• Required work
Your task is to return all of the entries below exactly, leaving out each picture.

• Working data
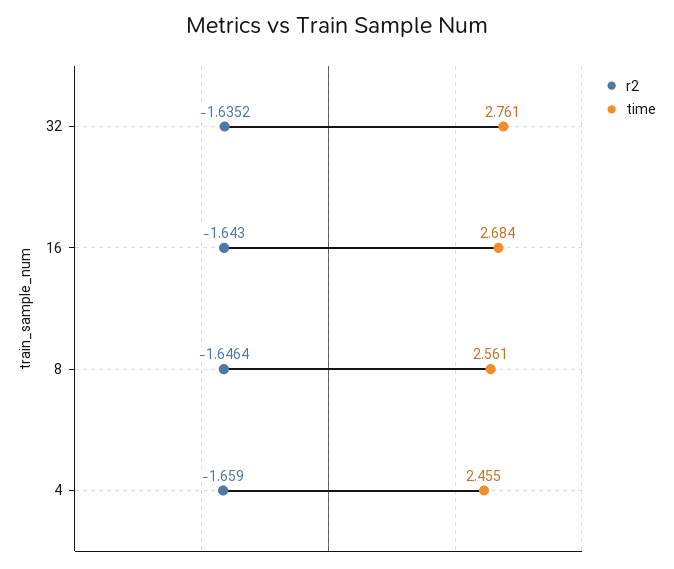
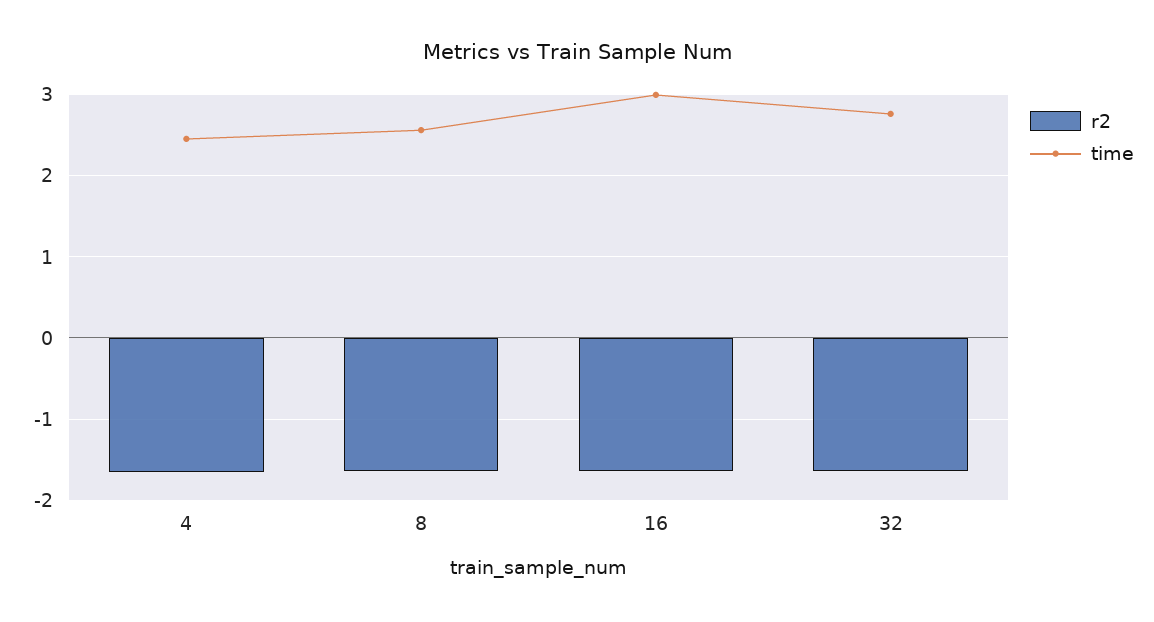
  {
    "r2": {
      "32": -1.6352,
      "16": -1.643,
      "8": -1.6464,
      "4": -1.659
    },
    "time": {
      "32": 2.761,
-     "16": 2.684,
+     "16": 3,
      "8": 2.561,
      "4": 2.455
    }
  }

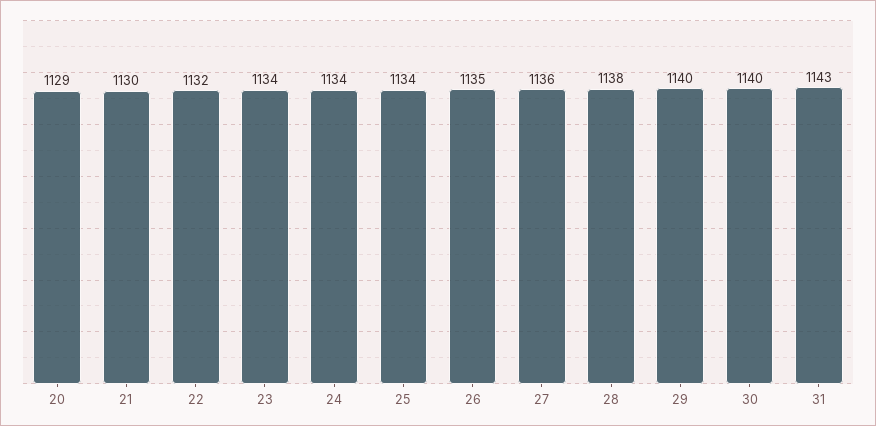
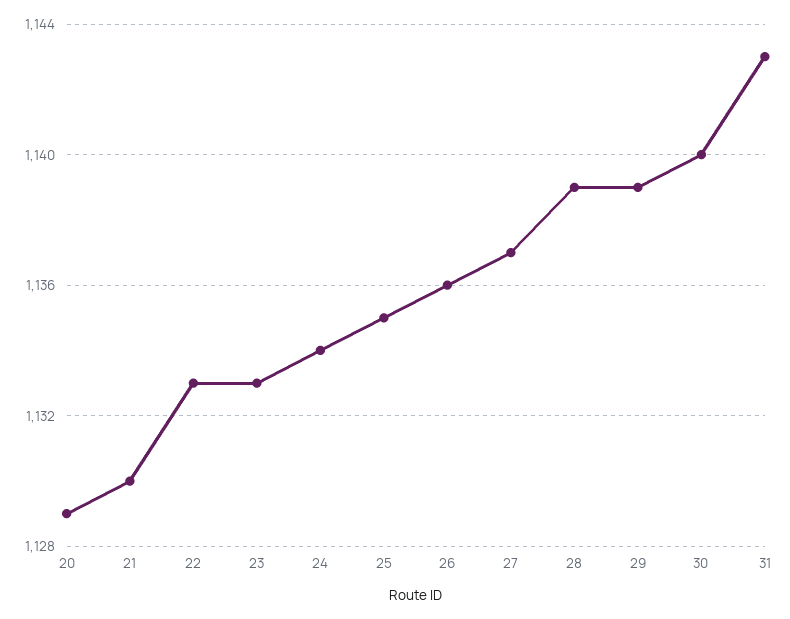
  {
    "20": 1129,
    "21": 1130,
-   "22": 1132,
+   "22": 1133,
-   "23": 1134,
+   "23": 1133,
    "24": 1134,
-   "25": 1134,
+   "25": 1135,
-   "26": 1135,
+   "26": 1136,
-   "27": 1136,
+   "27": 1137,
-   "28": 1138,
+   "28": 1139,
-   "29": 1140,
+   "29": 1139,
    "30": 1140,
    "31": 1143
  }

• Result for this exercise
  {
    "r2": {
      "32": -1.6352,
      "16": -1.643,
      "8": -1.6464,
      "4": -1.659
    },
    "time": {
      "32": 2.761,
-     "16": 2.684,
+     "16": 3,
      "8": 2.561,
      "4": 2.455
    }
  }

  {
    "20": 1129,
    "21": 1130,
-   "22": 1132,
+   "22": 1133,
-   "23": 1134,
+   "23": 1133,
    "24": 1134,
-   "25": 1134,
+   "25": 1135,
-   "26": 1135,
+   "26": 1136,
-   "27": 1136,
+   "27": 1137,
-   "28": 1138,
+   "28": 1139,
-   "29": 1140,
+   "29": 1139,
    "30": 1140,
    "31": 1143
  }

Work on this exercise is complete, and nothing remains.